__Your goal__. Please write out every entry below, word for word.
[Records supplied]
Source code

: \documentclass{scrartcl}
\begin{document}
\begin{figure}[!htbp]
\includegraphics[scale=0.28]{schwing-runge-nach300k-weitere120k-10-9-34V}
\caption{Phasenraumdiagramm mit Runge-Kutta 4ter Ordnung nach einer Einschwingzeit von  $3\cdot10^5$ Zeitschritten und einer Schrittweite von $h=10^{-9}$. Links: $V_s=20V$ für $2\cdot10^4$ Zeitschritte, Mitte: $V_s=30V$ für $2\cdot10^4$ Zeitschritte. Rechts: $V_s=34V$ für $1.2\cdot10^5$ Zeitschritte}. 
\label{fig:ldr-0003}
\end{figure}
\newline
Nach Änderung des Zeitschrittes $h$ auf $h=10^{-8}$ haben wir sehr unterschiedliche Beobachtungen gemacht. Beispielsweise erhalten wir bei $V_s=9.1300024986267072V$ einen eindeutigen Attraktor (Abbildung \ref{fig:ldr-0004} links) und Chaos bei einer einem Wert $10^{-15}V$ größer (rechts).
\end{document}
[/Records supplied]
__Output of the exercise__.
Source code

: \documentclass{scrartcl}
\begin{document}
\begin{figure}[!htbp]
\includegraphics[scale=0.28]{schwing-runge-nach300k-weitere120k-10-9-34V}
\caption{Phasenraumdiagramm mit Runge-Kutta 4ter Ordnung nach einer Einschwingzeit von  $3\cdot10^5$ Zeitschritten und einer Schrittweite von $h=10^{-9}$. Links: $V_s=20V$ für $2\cdot10^4$ Zeitschritte, Mitte: $V_s=30V$ für $2\cdot10^4$ Zeitschritte. Rechts: $V_s=34V$ für $1.2\cdot10^5$ Zeitschritte}. 
\label{fig:ldr-0003}
\end{figure}
\newline
Nach Änderung des Zeitschrittes $h$ auf $h=10^{-8}$ haben wir sehr unterschiedliche Beobachtungen gemacht. Beispielsweise erhalten wir bei $V_s=9.1300024986267072V$ einen eindeutigen Attraktor (Abbildung \ref{fig:ldr-0004} links) und Chaos bei einer einem Wert $10^{-15}V$ größer (rechts).
\end{document}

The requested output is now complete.